When treated quickly, antibiotics head off most tick-borne diseases. Left untreated in sensitive individuals, infections can grow into lasting neurological problems, chronic pain, and liver or heart damage.

How to protect yourself from ticks?

The best anti-tick strategy is to avoid getting bit in the first place. Some tips from the CDC:

  1. Use tick repellents containing 0.5 percent permethrin on shoes and clothing and/or EPA-registered insect repellents containing any of the following: DEET, picaridin, IR3535, oil of lemon eucalyptus, para-menthane-diol, or 2-undecanone.
  2. Wear light-colored outer clothing so you can more easily spots ticks. Tuck shirts into pants and pants into socks.
  3. Avoid wooded and brushy areas with low-growing vegetation and tall grasses. If walking on wooded trails, stay in the middle where you’re farther away from vegetation from which ticks might hitch a ride.
  4. Once inside, take a shower and do a full-body check using a mirror. Pay special attention to the scalp, ears, armpits, belly button, and between the legs. It can take 48 hours for the bacteria to enter your bloodstream once a tick latches on, so these tick checks are crucial to preventing disease.
  5. Check clothing and any outside gear for ticks. Running clothes through the dryer on high heat for at least 10 minutes should kill any latched-on ticks. Also check pets that can bring ticks inside.

Create a tick-safe yard

Take steps to reduce ticks in your landscape by making your yard inhospitable to them. Ticks live in cool, shaded and moist areas.

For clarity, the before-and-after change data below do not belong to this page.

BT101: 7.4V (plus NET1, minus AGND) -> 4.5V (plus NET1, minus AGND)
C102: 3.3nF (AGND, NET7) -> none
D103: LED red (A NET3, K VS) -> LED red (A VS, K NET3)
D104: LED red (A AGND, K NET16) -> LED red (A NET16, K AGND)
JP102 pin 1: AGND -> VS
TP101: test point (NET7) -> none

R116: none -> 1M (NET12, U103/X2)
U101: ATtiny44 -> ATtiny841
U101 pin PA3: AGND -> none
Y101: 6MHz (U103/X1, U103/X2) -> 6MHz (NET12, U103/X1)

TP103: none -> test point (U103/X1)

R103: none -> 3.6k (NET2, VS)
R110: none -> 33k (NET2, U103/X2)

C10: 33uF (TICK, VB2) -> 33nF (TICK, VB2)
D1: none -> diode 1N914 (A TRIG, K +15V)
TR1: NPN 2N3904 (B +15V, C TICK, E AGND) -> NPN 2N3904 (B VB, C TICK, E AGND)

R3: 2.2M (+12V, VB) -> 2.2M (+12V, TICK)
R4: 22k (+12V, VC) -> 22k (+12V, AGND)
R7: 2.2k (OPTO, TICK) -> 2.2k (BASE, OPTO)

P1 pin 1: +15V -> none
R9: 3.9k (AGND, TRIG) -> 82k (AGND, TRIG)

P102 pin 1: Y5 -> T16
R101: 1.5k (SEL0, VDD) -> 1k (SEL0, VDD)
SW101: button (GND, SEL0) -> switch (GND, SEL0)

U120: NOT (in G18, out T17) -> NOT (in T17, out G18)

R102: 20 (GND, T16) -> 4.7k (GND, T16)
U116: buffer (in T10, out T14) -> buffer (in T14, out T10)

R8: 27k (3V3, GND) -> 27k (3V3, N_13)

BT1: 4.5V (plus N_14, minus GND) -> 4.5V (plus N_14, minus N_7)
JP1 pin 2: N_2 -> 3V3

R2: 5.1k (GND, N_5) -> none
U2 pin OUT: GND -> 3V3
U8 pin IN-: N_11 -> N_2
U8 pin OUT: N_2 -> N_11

  • Keep your yard trimmed and remove potential tick habitat areas such as fallen leaves, overgrown plants, weeds and prunings.
  • Mow frequently and trim tall grasses weeds with a string trimmer. Ticks climb to the top of grass blades and wait to latch on to passing humans and animals.
  • Stack wood piles neatly on an elevated surface and
  • Keep outdoor garbage cans and bird feeders secured to discourage rodents
  • Create a dry barrier at the edge of your property with wood chips or gravel to impede the migration of ticks from surrounding trees and brush.

Another line of defense is using insecticides as a barrier around the perimeter of the house, patio, or yard.

How to remove a tick

If you find ticks latched onto the skin, CDC recommends using fine-tipped tweezers to grasp the tick close to the skin and pull the bug straight up and out. Then thoroughly clean the area with rubbing alcohol or soap and water.

Consider calling your healthcare provider if you live in an area where Lyme or other tick-borne diseases are a concern. Health-care providers can give advice on whether treatment is warranted and also identify the tick if you place it in a sealed bag after removal.